Les députés français ont renoncé, dans la nuit de mercredi à jeudi, à surtaxer l’huile de palme -dite encore “taxe Nutella” dans le cadre de l’examen de la loi sur la biodiversité. Cette taxe, adoptée en commission quelques jours auparavant, tendait à aligner la fiscalité de l’huile de palme, faible actuellement par rapport à d’autres huiles, à celle sur l’huile d’olive qui est la plus élevée.
Les députés auraient, en effet, été sensibles à la pression des grands producteurs et exportateurs d’huile de palme, l’Indonésie et la Malaisie, mais aussi aux efforts actuels pour une production plus durable du palmier à huile, ne voulant pas pénaliser cette évolution par une taxation sans nuance. D’autre part, l’examen de ce texte, stigmatisant l’huile de palme, a mis en exergue sa fragilité juridique, mais a aussi mis le doigt sur la complexité fiscale touchant les différentes huiles en France.
L’imbroglio français
Véronique Louwagie, qui a présidé la mission d’information sur la taxation des produits agroalimentaires, a rappelé qu’il existe en France “sept taxes à ce jour, sur les huiles de colza et de pépins de raisin, sur l’huile d’olive, sur l’huile de palme, sur les huiles de coprah et de palmiste, sur les huiles d’animaux marins et sur les huiles d’arachide, de maïs et autres, avec des niveaux différents exprimés en euros pour des volumes au kilo ou par hectolitre. Nous avons constaté que les modalités de recouvrement sont source de complexité et qu’il importe donc, dans un souci de clarification et de meilleure visibilité, de les supprimer, mais en complétant cette proposition en demandant l’élaboration de certifications fiables de productions durables pour toutes les huiles végétales.”

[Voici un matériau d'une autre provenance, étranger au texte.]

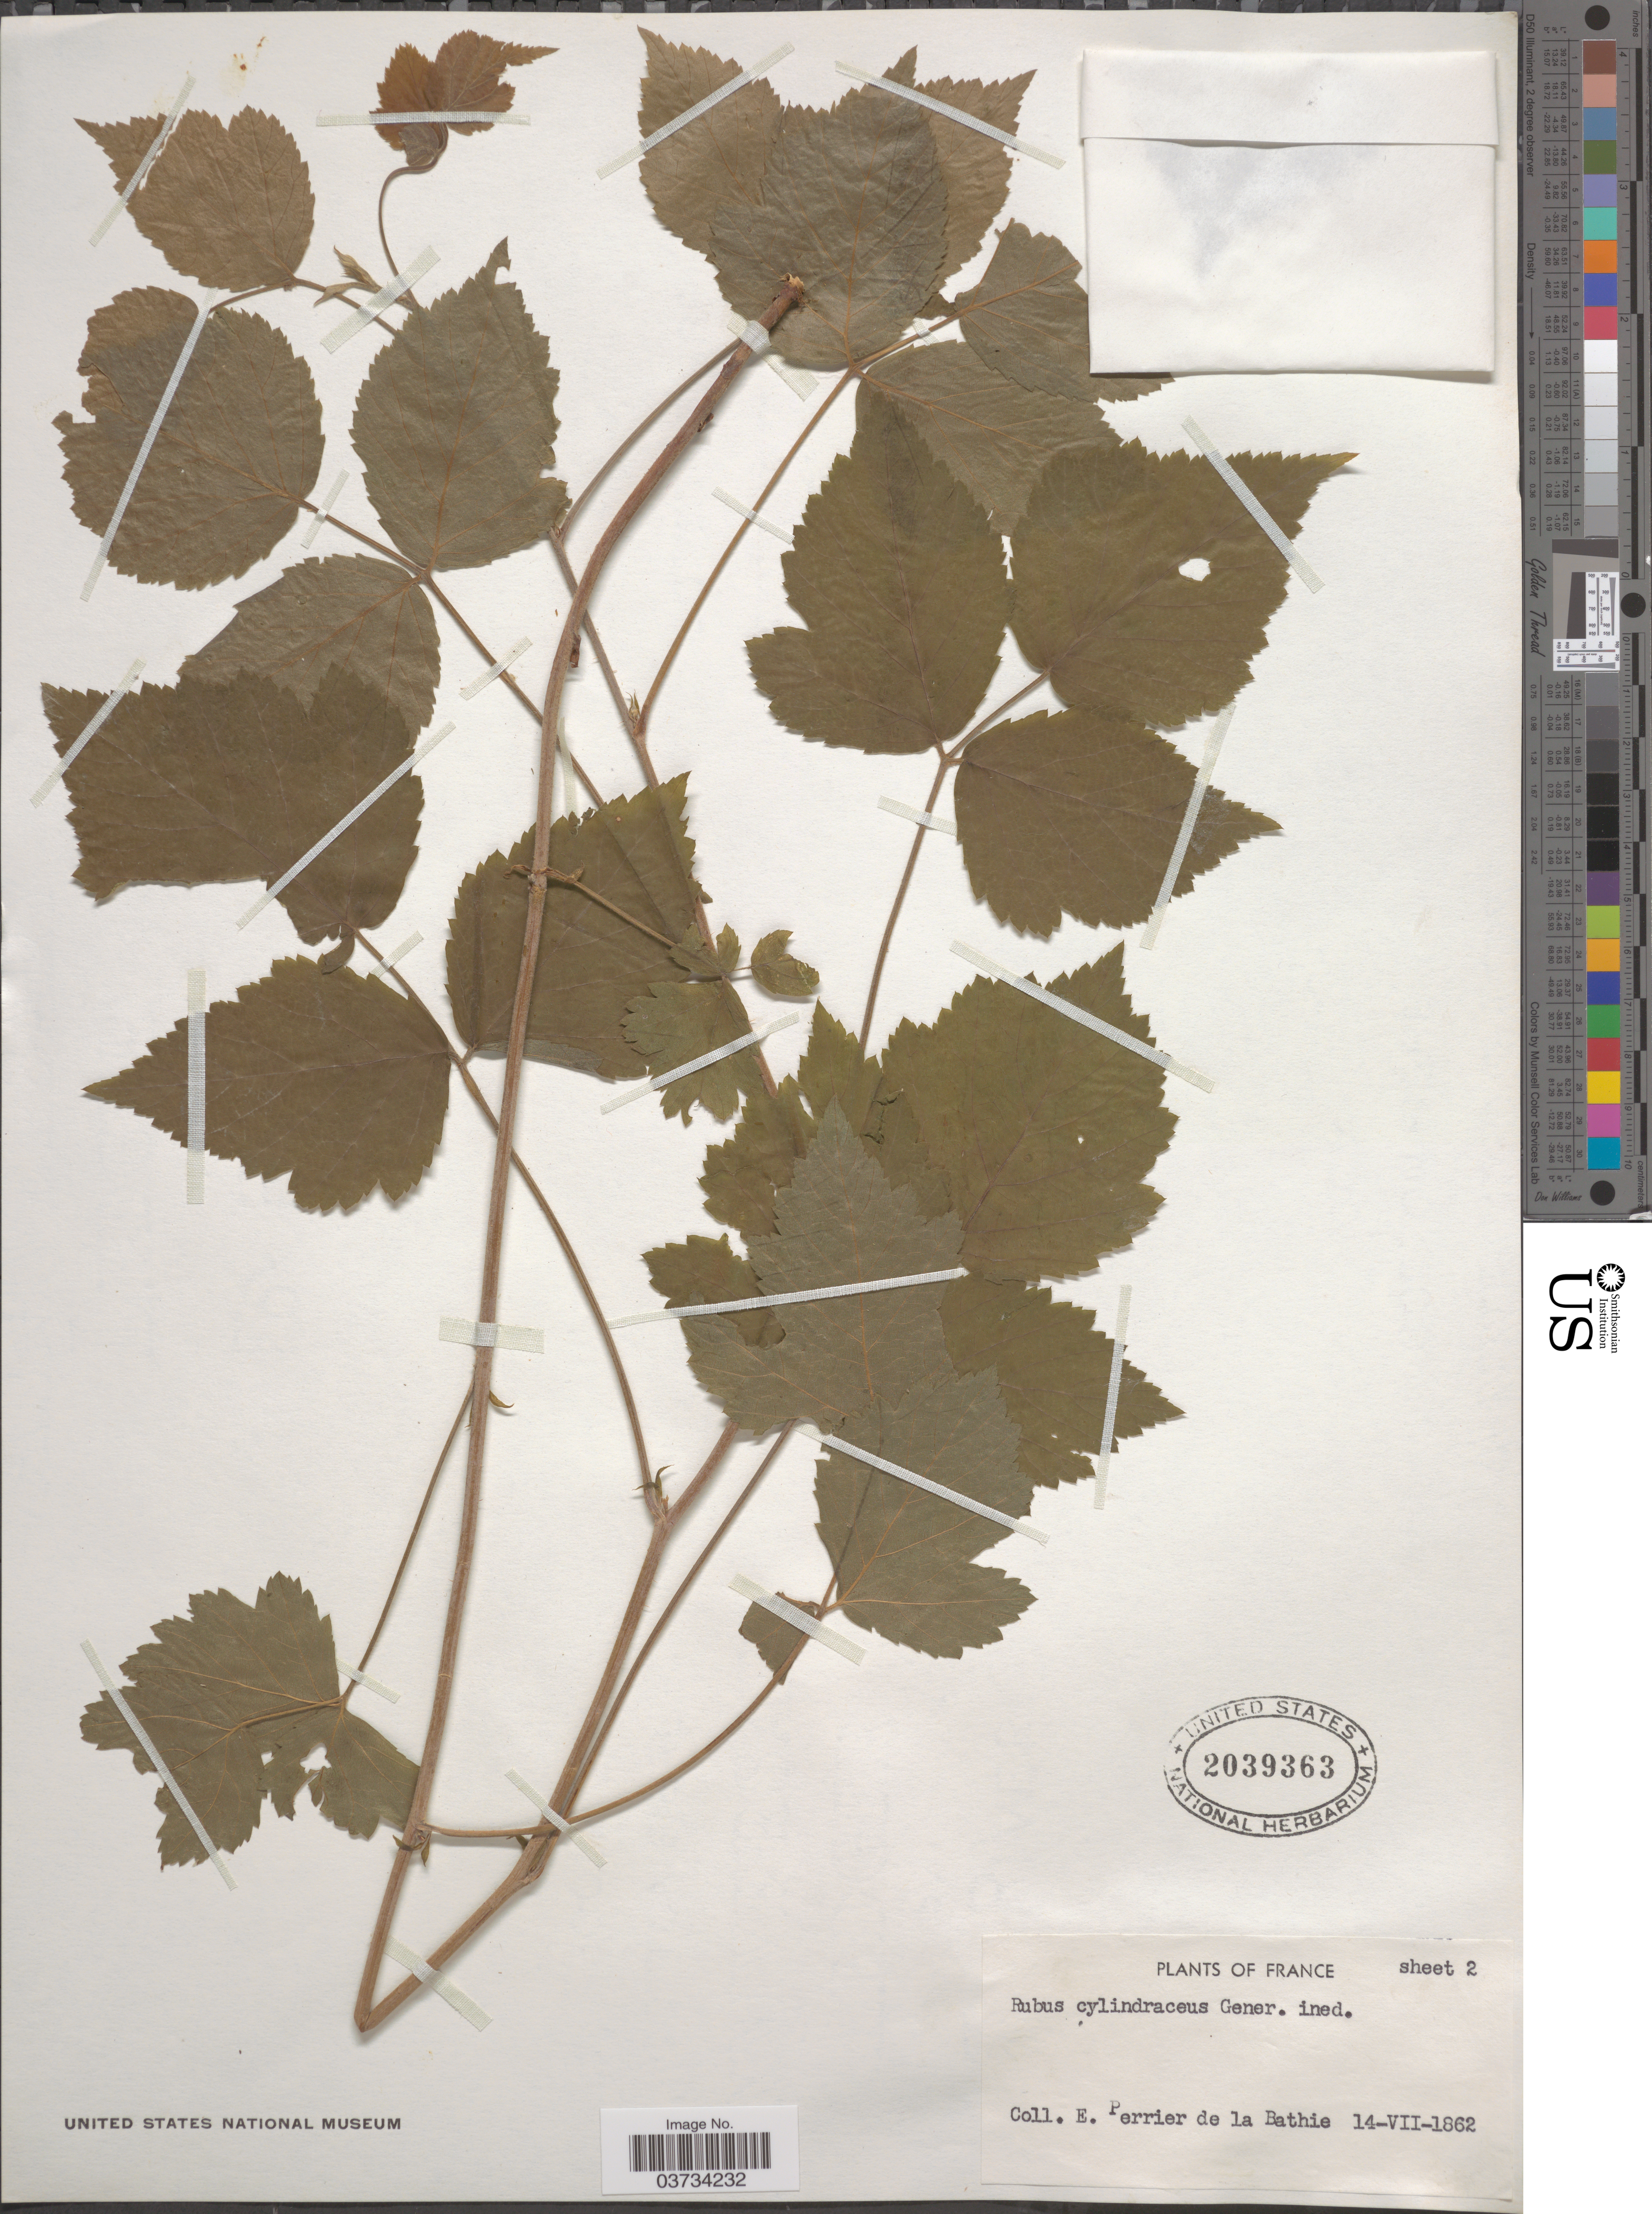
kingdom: Plantae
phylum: Tracheophyta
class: Magnoliopsida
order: Rosales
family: Rosaceae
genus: Rubus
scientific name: Rubus cylindraceus Gener. ined.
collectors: E. Perrier de la Bâthie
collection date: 1862-07-14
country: France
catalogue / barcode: US 2039363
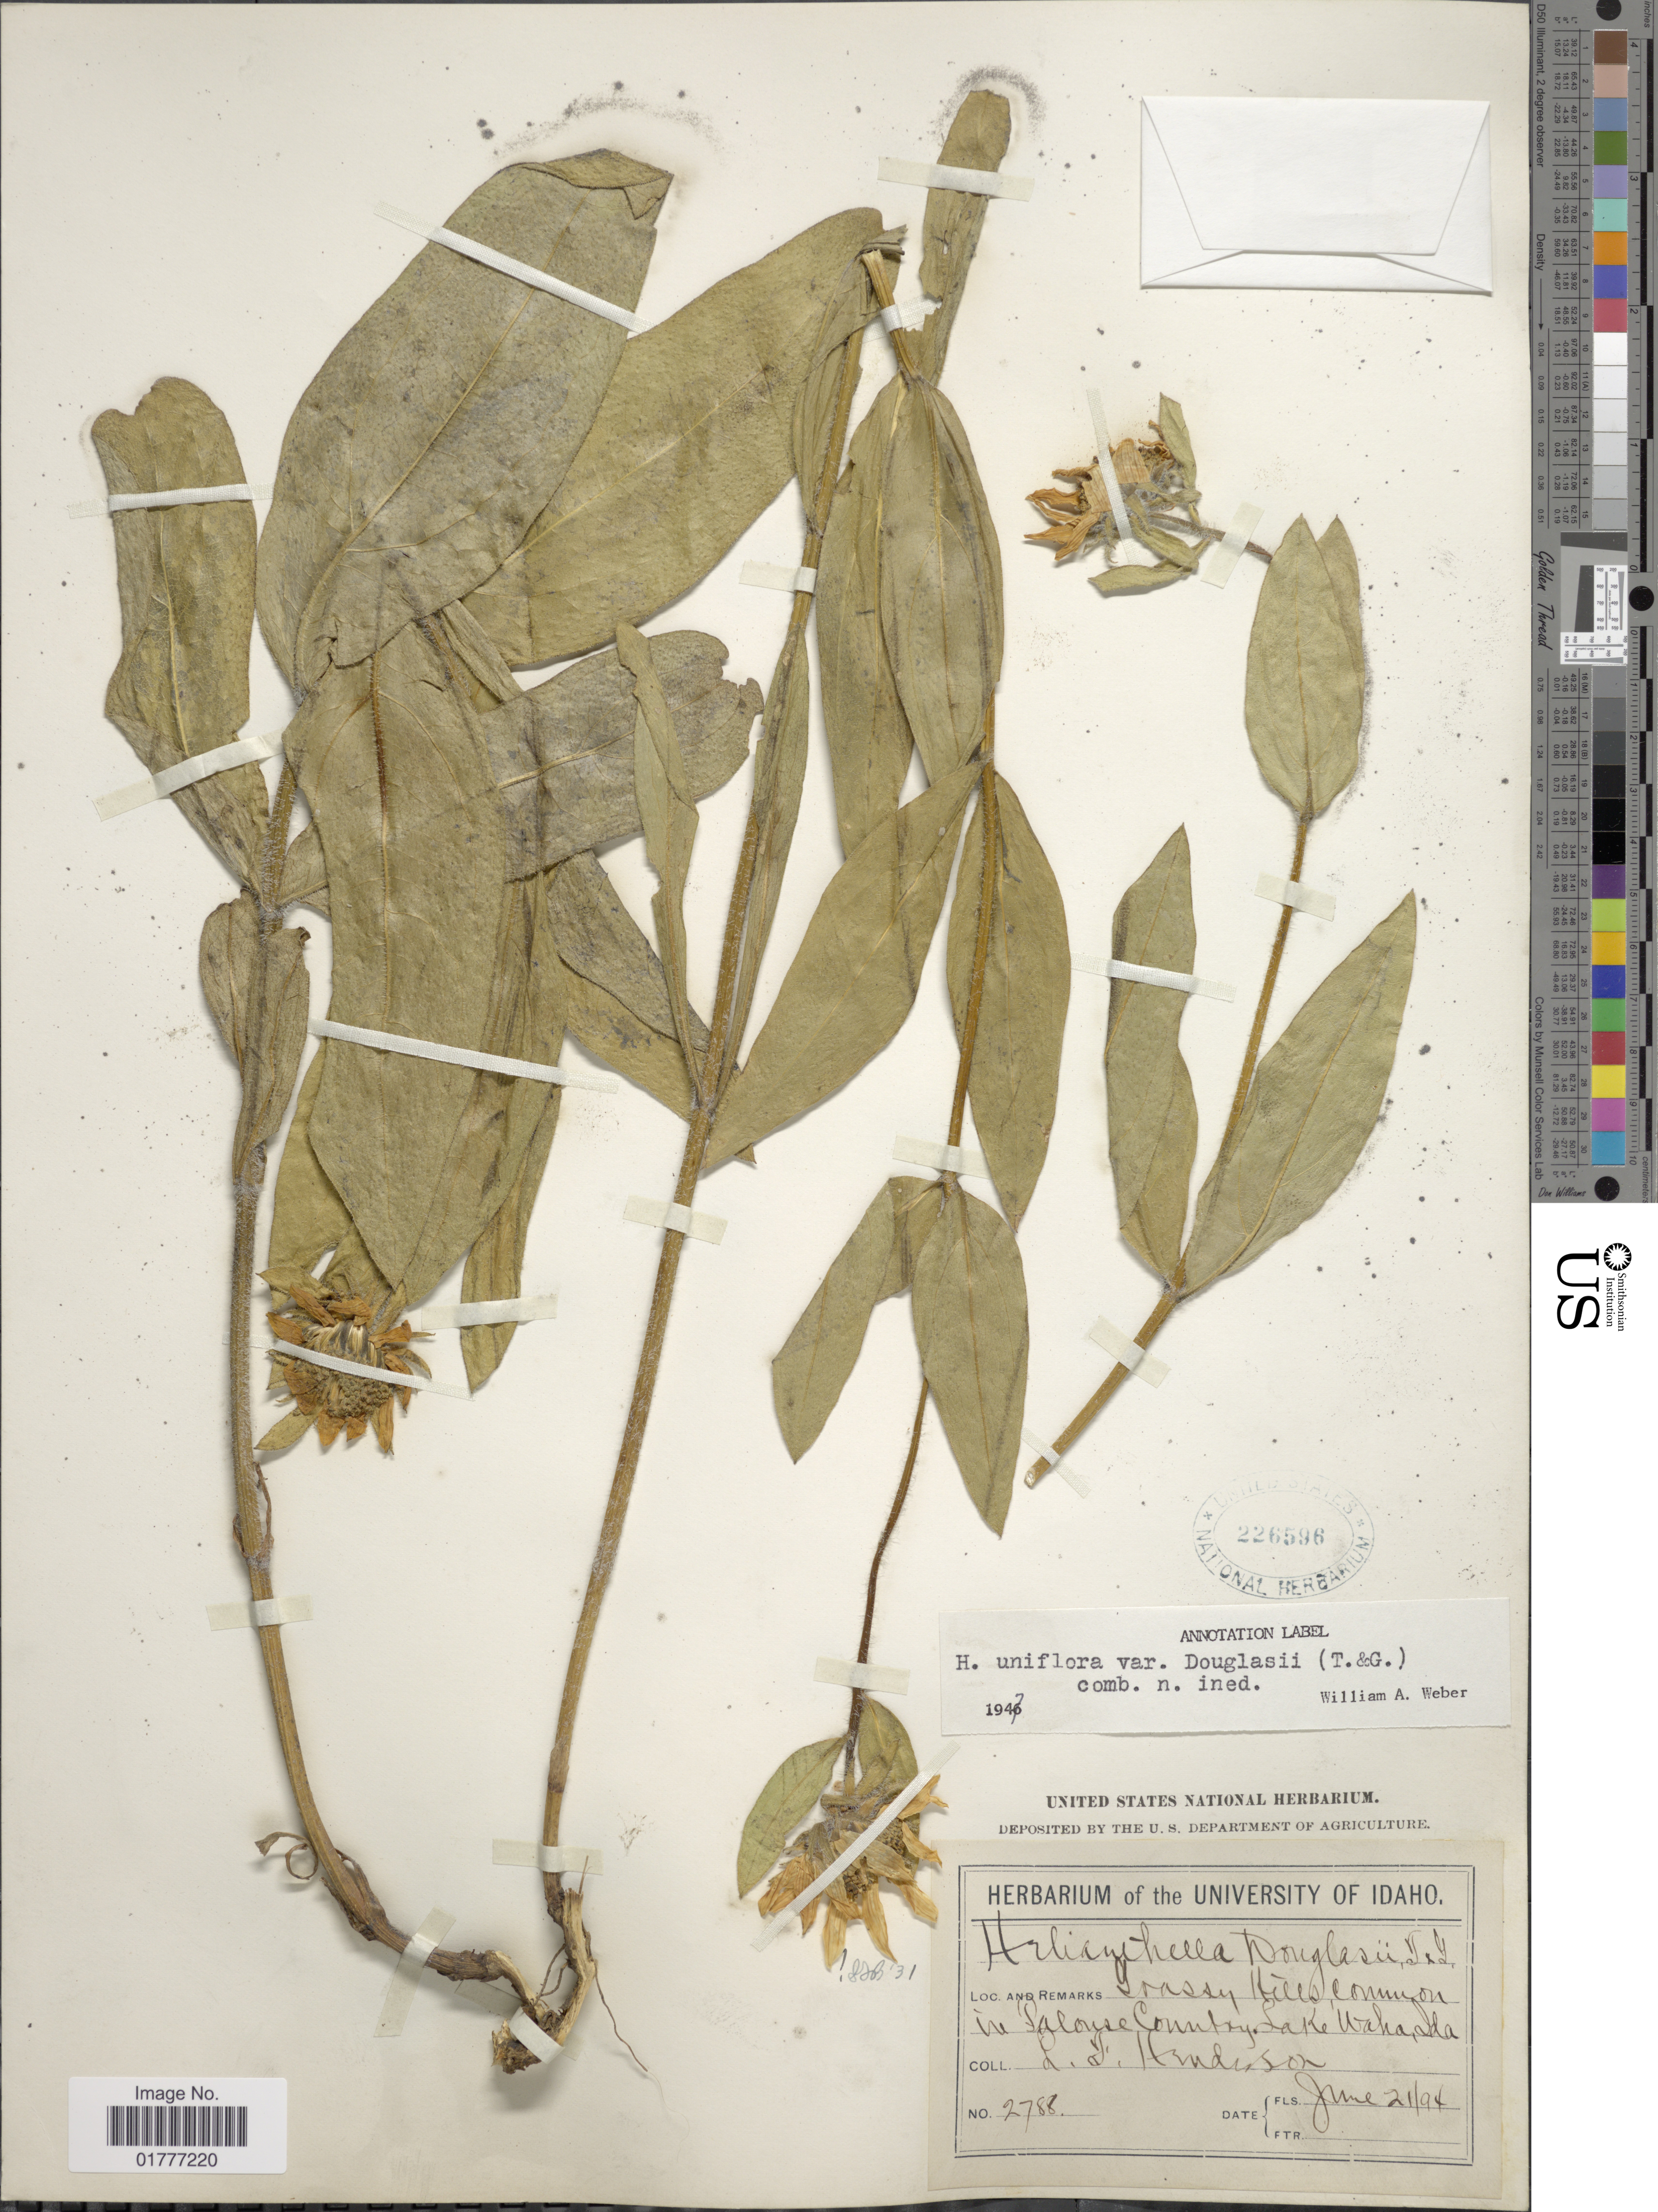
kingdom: Plantae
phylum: Tracheophyta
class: Magnoliopsida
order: Asterales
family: Asteraceae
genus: Helianthella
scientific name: Helianthella douglasii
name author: Torr. & A. Gray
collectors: L. Henderson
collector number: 2788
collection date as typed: Transcribed d/m/y: 21/6/94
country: United States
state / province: Idaho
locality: Palouse County, Lake Waha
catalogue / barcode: US 226596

D’où l’amendement du gouvernement que les députés ont voté, rejetant de facto la fiscalité accrue sur l’huile de palme. Cet amendement donne rendez-vous dans 6 mois aux parlementaires pour revoir “le dispositif actuel de taxation des huiles alimentaires, afin notamment de le simplifier et de favoriser les productions dont la durabilité fait l’objet de critères objectif“. Il n’y aurait donc pas, a priori, de discrimination négative à l’égard de l’huile de palme mais bien une discrimination positiive à l’égard de toute huile durable.
Un lobbying efficace
Bien entendu, les pays producteurs, Malaisie et Indonésie en tête, ont fait pression. L’Indonésie a qualifié d'”arrogante” la proposition de loi française, des mesures qui seraient susceptibles de “mettre en danger les relations entre les deux pays.” D’ailleurs, mercredi, dans l’hémicycle, le député Nicolas Dhuicq a rappelé que “plus de 250 avions Airbus sont en négociations, ainsi que pour une cinquantaine d’avions de transport régional, dits « ATR », et pour des satellites, y compris dans le domaine de la télécommunication.”
Les deux pays producteurs auraient également souligné leurs efforts actuels tendant à une production durable de palmiers à huile.
Mais l’impact positif de ce refus législatif français s’étend à tous le pays producteurs d’huile de palme, dont la Côte d’Ivoire, premier exportateur en Afrique. Selon Constantin Kodjo, président du Conseil d’administration de l’Association interprofessionnelle de la filière palmier à huile (AIPH) de Côte d’Ivoire, une telle loi aurait pénalisé les 36 000 planteurs que compte la Côte d’Ivoire, et derrière eux quelque 150 000 personnes qui en dépendent. Cela aurait aussi mis à mal les efforts et projets mis en oeuvre dans le cadre d’uen production plus durable de l’huile de palme.
La Suisse tranche aussi pour l’huile de palme
De son coté, en Suisse, le Conseil fédéral a décidé de ne pas exclure l’huile de palme des négociations sur l’accord de libre échange (ALE) actuellement en cours entre la Confédération et la Malaisie. Tenant tête à de nombreux mouvements écologistes, socialistes, consommateurs, entre autres, le Conseil considère que cette exclusion empêcherait la conclusion d’un accord et l’économie suisse pâtirait d’un moins bon accès au marché malaisien que ses concurrents, rapporte aujourd’hui notre confrère helvétique 24 heures.
Selon le Conseil, un accord de libre-échange entre l’AELE et la Malaisie ne peut être conclu que s’il couvre des produits majeurs à l’export, dont l’huile de palme.